What’s interesting about the earliest use cases for AR is that they seem…quite big. Entertainment, the main market for VR so far, is a big industry, but it’s not quite as big as you think. Movies make $40b, and video games make about 2.5x that at around $110b. Travel, in contrast, is way larger, as tourism is a trillion dollar industry in the US alone. AR tends to touch these huge markets, like travel experiences, commerce, and transportation. As a product, even the early experiences make you wonder why everything isn’t like it. I’m reminded that what made phones the biggest computer market ever is their omnipresence and their greater ease of use in casual situations, and so I wonder what that means for AR. I certainly don’t think VR will be 1000x the size of AR (that’s recency bias).

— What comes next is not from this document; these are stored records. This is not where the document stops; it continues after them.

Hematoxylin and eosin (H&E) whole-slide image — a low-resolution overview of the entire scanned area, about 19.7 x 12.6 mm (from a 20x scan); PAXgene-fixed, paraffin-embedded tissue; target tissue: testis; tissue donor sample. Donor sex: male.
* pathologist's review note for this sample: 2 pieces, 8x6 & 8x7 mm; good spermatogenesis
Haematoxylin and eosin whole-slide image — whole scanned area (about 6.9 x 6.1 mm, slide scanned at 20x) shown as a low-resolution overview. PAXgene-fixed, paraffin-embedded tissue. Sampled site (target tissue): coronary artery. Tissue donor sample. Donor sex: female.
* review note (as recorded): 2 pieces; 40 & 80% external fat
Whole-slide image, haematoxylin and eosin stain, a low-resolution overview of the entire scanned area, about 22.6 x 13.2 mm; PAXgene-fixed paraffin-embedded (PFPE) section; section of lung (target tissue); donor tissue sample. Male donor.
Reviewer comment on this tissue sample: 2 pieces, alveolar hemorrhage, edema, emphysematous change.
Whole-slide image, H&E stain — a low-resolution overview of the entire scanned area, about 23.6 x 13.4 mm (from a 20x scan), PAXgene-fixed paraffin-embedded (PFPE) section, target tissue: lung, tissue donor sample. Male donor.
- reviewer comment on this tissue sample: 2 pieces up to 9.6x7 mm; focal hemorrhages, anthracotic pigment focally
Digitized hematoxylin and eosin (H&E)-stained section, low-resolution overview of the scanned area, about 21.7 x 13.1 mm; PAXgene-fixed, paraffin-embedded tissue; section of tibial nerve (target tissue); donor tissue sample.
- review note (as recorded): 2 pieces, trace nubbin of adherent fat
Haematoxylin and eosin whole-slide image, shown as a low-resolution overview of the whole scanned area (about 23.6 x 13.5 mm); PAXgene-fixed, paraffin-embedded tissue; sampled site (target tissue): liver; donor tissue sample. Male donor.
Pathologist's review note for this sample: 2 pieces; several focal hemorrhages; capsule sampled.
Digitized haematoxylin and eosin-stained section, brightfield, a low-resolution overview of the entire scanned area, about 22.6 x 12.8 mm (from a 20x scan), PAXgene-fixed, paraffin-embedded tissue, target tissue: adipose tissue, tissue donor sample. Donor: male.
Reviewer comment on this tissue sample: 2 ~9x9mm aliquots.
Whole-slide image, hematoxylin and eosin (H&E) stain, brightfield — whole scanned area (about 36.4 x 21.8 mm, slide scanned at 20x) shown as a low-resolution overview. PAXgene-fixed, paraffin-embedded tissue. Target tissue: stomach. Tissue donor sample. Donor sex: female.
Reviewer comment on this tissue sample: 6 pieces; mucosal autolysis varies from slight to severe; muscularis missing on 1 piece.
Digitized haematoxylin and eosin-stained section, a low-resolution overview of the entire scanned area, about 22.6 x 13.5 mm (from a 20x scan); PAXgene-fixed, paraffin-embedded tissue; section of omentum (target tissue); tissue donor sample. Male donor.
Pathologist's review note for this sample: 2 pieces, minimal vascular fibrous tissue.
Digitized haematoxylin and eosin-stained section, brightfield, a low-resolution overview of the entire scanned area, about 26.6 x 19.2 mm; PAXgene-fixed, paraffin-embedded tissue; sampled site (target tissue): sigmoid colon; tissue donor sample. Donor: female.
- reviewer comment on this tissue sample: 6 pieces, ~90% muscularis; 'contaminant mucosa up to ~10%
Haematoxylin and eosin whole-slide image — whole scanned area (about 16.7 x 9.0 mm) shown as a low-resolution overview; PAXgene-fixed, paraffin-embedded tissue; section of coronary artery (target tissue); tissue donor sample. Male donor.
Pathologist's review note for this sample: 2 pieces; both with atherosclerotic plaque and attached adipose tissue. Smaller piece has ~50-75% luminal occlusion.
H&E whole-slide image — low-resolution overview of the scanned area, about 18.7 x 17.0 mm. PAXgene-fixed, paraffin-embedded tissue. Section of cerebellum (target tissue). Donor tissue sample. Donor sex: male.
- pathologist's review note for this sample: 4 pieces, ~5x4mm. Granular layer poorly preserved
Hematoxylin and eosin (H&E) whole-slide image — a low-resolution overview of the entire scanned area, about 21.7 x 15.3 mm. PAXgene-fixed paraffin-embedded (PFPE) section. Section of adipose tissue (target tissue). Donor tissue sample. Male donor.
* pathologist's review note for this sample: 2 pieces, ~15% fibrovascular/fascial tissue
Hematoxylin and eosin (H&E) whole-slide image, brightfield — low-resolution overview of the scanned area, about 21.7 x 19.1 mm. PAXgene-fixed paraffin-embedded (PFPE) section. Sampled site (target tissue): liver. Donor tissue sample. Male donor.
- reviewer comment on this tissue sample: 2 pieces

Pokemon Go, the first AR game and a rudimentary one at that (it’s basically level 0), has been played by more people than have ever probably even used VR once.

Wrap-up

So. That’s it.

I hope this helped you think about AR as well as your work generally, as I find these mental models very instructive. It’s clear, I think, that there’s a lot of work left to do on the fundamental aspects of AR (and you don’t need to be employed by Apple or Google to do good work, so get on it). It’s also clear that the tools that currently exist are enough to make some interesting products and maybe even a business or two.

And that Shaq totally got played by Magic Leap.